More about "Necrostatin-1"

Necrostatin-1 (Nec-1) is a powerful small-molecule inhibitor of necroptosis, a form of programmed cell death distinct from apoptosis.
This compound has garnered significant attention from researchers due to its potential therapeutic applications in a wide range of diseases, including neurodegenerative disorders, ischemia-reperfusion injury, and inflammatory conditions.
Necroptosis is a regulated cell death pathway that is mediated by the receptor-interacting protein kinase 1 (RIPK1), a key signaling molecule.
Necrostatin-1 exerts its effects by specifically targeting and inhibiting RIPK1, thereby preventing the initiation and progression of necroptosis.
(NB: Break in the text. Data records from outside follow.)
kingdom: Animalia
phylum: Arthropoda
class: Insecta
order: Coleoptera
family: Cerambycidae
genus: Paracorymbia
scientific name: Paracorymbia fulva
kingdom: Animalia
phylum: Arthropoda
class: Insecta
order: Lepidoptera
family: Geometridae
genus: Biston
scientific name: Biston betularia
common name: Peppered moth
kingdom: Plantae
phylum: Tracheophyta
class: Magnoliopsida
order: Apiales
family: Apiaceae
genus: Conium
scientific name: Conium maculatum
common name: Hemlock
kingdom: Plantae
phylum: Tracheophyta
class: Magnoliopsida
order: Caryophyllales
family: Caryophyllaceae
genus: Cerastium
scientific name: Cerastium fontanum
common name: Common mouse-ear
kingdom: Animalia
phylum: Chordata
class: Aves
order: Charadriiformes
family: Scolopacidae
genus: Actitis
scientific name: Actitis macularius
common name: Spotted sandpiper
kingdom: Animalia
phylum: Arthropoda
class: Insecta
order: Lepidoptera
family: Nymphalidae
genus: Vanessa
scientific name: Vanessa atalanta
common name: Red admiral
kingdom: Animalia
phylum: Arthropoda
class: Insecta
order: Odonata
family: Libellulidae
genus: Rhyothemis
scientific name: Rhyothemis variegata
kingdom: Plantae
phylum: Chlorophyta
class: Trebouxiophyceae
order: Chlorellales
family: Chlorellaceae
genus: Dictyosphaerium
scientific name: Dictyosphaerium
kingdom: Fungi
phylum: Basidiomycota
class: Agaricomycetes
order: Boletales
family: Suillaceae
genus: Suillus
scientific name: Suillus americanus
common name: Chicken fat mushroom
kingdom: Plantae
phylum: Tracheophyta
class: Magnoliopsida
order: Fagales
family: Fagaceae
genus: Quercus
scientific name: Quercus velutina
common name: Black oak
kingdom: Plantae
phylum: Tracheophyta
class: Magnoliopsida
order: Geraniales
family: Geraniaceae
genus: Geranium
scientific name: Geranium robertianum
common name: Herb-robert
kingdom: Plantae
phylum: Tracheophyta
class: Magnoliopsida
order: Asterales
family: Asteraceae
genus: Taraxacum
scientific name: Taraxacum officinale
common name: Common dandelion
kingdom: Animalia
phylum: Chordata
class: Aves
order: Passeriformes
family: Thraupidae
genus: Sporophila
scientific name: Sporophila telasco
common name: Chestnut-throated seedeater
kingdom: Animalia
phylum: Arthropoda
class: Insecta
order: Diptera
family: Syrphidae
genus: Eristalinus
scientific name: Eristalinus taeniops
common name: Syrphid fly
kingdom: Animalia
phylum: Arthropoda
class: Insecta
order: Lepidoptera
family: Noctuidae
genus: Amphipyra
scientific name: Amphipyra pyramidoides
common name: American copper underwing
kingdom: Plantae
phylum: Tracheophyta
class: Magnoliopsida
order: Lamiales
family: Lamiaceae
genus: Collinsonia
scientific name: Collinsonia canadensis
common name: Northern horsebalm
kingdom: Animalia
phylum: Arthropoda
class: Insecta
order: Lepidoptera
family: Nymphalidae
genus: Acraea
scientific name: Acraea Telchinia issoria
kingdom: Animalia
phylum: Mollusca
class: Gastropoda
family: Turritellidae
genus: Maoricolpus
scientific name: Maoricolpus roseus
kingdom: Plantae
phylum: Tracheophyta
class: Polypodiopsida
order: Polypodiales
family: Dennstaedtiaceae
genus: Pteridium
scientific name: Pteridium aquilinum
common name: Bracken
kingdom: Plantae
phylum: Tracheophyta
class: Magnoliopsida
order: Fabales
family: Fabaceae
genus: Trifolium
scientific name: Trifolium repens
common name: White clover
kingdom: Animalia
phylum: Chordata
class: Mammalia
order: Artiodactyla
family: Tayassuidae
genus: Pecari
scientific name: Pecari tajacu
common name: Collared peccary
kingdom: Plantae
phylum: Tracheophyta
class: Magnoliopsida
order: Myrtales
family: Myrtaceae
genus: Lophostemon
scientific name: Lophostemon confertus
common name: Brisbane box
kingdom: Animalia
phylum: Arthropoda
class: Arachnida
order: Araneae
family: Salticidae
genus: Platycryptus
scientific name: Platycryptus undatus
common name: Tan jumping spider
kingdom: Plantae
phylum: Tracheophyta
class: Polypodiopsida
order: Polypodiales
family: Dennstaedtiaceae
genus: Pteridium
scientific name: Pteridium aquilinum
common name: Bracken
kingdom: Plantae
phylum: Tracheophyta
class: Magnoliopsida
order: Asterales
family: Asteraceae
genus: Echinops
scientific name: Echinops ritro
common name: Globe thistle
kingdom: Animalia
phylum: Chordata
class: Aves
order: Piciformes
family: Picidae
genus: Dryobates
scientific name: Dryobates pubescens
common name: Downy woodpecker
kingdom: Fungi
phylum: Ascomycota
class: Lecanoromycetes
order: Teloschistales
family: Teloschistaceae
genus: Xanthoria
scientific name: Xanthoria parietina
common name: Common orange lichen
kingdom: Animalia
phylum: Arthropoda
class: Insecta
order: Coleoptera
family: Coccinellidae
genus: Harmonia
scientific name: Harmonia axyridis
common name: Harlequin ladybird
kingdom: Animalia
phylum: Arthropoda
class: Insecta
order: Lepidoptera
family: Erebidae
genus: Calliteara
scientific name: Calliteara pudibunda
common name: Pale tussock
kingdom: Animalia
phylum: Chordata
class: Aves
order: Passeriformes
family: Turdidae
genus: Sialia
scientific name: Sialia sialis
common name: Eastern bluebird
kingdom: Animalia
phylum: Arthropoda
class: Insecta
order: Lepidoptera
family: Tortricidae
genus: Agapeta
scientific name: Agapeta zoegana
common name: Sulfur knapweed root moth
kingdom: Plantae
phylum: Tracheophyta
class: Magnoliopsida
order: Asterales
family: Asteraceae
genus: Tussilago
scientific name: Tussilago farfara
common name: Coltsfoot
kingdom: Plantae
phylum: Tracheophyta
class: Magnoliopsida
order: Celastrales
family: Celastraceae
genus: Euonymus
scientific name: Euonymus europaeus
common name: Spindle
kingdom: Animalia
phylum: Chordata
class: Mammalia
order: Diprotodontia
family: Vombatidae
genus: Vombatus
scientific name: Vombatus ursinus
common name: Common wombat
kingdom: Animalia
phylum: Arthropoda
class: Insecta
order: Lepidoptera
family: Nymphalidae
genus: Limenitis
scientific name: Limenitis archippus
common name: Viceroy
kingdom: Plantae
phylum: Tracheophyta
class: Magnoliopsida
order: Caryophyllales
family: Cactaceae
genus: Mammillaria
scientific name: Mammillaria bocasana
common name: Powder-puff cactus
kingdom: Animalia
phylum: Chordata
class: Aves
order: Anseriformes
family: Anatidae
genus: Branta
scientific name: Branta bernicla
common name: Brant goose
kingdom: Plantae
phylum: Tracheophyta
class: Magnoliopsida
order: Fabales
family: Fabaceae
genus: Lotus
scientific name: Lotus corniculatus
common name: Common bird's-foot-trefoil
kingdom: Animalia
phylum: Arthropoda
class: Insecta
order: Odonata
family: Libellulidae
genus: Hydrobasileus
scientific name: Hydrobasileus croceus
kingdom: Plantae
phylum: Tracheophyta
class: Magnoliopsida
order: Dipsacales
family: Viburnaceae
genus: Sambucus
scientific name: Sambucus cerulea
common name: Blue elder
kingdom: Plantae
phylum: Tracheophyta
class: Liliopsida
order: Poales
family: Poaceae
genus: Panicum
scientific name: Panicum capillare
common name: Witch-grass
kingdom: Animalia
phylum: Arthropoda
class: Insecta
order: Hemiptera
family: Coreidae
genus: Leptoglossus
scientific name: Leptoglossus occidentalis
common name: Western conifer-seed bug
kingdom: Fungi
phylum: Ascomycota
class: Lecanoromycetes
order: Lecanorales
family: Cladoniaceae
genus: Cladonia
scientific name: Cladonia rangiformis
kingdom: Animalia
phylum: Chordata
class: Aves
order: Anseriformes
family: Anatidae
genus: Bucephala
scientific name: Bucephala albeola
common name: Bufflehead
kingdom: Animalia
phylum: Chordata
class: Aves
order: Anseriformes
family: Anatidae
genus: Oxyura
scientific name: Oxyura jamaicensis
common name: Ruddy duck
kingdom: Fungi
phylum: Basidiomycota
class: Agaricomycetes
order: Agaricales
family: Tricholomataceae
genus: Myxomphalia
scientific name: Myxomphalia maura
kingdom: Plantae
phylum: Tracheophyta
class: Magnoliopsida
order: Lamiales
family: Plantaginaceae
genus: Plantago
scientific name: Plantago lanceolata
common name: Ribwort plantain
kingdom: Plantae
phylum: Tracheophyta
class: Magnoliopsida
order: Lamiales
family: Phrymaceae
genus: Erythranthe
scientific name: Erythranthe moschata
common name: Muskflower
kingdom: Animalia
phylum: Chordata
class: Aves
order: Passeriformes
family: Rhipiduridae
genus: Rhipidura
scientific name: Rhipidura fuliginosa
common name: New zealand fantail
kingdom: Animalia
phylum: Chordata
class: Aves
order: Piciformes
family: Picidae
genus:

This makes Nec-1 a valuable tool for investigating the role of necroptosis in various pathological scenarios and exploring its therapeutic potential.
In preclinical studies, Necrostatin-1 has demonstrated efficacy in reducing cell death and mitigating tissue damage in a variety of disease models.
Researchers have utilized Nec-1 in combination with other compounds, such as the pan-caspase inhibitor Z-VAD-FMK and the ferroptosis inhibitor Ferrostatin-1, to better understand the interplay between different cell death pathways and develop more comprehensive therapeutic strategies.
When working with Necrostatin-1, it is important to consider factors like solubility, stability, and potential interactions with other reagents, such as DMSO and fetal bovine serum (FBS).
PubCompare.ai's AI-driven platform can be a valuable resource for researchers, as it helps identify the most reproducible and accurate protocols for Nec-1 usage, as well as the best products and suppliers to optimize research outcomes.